It is a relatively common problem with laptops, due most of the time to dust and thermal grease drying out. That is, of course if your fan is still running (it may have simply died).
This is due to the small hot air exhaust ports, and the small capacity of the fan /heat sink to dissipate the heat on laptops, because of the limited space available. The copper heat sink catches dust with time, and kills the ability to evacuate the heat from the laptop. Worsening the problem is the fact that all manufacturers save pennies and use the cheapest thermal paste, that is a critical component in the CPU / heat sink / fan combination.
The problem is even worse in case you have a discrete video card.
I've had the problem occasionally on my Lenovo W500, and one of the reason I loved Lenovo is they are designed to be (relatively) easily disassembled and repaired buy the user.

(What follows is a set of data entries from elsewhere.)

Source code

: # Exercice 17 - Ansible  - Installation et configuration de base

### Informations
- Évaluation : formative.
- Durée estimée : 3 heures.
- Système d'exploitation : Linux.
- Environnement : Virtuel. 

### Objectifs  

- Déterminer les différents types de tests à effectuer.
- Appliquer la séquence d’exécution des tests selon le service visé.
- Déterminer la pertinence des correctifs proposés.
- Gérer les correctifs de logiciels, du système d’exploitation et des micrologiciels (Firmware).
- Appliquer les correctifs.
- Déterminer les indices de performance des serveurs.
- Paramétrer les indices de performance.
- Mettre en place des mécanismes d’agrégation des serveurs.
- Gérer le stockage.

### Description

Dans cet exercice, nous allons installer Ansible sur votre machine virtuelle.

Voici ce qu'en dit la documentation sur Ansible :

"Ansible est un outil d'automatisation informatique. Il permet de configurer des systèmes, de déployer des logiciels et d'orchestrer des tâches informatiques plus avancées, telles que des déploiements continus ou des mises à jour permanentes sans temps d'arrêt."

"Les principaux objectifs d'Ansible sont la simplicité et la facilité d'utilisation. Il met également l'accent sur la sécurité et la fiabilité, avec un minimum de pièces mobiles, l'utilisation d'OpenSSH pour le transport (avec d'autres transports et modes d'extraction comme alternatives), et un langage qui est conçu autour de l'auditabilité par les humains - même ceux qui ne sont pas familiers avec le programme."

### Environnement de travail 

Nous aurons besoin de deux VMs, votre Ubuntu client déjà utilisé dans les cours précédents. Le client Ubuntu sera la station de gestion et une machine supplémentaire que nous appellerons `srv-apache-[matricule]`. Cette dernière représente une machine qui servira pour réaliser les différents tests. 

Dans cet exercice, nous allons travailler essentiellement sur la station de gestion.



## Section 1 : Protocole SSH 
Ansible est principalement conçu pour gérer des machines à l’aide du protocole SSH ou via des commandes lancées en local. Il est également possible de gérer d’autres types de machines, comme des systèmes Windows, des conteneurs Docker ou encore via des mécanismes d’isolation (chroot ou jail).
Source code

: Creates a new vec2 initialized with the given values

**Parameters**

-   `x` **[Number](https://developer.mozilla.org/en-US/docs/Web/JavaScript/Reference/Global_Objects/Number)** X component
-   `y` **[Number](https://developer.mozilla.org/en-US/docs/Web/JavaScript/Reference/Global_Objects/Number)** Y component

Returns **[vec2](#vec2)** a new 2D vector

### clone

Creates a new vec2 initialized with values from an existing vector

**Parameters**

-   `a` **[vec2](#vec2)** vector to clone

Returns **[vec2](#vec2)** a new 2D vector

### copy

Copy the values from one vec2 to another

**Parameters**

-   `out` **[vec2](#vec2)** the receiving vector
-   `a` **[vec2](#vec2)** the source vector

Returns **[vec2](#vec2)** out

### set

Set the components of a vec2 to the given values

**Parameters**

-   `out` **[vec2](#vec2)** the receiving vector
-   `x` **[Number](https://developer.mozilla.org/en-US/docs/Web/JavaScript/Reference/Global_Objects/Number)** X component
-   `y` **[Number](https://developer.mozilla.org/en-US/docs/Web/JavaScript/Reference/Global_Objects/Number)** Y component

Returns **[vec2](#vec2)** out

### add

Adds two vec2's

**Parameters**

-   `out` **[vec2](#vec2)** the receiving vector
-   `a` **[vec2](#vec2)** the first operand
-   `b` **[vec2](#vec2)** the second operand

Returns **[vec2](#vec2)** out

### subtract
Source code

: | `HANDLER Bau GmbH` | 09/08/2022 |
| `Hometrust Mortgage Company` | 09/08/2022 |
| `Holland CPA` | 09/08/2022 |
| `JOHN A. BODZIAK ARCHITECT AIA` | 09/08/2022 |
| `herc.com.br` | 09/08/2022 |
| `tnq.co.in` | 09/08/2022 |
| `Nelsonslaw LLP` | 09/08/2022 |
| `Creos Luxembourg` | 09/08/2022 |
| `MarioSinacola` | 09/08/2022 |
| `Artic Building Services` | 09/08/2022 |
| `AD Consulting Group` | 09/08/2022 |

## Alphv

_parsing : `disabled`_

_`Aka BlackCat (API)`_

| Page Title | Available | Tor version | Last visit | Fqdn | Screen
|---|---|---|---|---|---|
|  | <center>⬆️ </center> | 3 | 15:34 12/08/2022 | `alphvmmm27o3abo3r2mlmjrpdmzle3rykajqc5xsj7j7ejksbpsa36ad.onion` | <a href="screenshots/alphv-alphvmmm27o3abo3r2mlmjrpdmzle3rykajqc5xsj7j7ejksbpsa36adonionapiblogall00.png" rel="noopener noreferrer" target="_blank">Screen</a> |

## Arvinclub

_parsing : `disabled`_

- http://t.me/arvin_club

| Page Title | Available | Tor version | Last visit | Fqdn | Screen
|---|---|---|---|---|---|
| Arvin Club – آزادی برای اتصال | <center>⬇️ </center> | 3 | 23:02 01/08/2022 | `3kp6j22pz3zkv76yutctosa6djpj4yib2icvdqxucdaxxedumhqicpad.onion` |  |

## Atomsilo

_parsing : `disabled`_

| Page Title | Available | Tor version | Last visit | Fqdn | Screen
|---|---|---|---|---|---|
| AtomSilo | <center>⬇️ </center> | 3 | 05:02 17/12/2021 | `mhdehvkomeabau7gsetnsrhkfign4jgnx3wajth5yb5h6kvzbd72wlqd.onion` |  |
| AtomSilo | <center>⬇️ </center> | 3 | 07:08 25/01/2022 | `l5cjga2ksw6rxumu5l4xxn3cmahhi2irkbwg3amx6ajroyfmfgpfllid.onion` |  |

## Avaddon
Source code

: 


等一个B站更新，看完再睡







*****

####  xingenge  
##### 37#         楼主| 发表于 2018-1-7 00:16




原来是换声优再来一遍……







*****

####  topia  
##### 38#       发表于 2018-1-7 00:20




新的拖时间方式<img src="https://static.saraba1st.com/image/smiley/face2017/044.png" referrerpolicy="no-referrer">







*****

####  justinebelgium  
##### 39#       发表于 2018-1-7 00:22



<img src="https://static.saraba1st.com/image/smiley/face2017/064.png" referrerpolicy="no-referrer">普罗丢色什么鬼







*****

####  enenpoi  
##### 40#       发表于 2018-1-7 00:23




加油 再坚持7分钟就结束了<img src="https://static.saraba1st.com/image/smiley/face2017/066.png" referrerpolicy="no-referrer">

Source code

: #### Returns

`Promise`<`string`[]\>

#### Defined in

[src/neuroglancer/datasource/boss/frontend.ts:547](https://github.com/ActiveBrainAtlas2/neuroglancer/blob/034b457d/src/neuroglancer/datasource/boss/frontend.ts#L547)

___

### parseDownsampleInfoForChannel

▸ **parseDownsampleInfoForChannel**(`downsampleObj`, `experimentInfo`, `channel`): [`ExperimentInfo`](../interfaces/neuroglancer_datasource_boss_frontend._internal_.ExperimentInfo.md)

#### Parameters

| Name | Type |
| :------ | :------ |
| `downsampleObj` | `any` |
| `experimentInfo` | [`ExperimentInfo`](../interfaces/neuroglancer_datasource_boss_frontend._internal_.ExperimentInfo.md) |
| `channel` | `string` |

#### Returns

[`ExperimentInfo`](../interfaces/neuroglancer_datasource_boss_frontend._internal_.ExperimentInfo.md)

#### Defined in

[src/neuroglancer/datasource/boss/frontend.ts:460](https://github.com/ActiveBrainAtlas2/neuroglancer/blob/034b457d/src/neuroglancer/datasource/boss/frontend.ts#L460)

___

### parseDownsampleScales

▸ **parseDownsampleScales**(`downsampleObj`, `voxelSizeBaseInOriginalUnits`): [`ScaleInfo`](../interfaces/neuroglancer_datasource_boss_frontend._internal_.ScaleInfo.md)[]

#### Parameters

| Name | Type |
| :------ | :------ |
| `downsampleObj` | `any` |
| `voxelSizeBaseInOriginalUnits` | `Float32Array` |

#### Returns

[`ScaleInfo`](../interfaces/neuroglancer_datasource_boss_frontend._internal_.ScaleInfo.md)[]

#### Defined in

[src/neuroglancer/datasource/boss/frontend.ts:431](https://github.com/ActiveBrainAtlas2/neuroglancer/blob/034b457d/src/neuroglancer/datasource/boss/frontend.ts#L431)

The cure is to stripe your laptop, remove the heat sink / fan assembly, clean it and replace the thermal grease with a good one (about the size of a grain of rice). I highly recommend the Prolimatech Thermal Compound, that can help reduce the CPU temp by 4 to 5 °C. Reassemble, and everything should be fine for a couple more years.
A good way to test it before is to see if this happens when your laptop shuts down only when plugged on the AC. When running on the battery, the CPU throttles down, and the temperature is much less.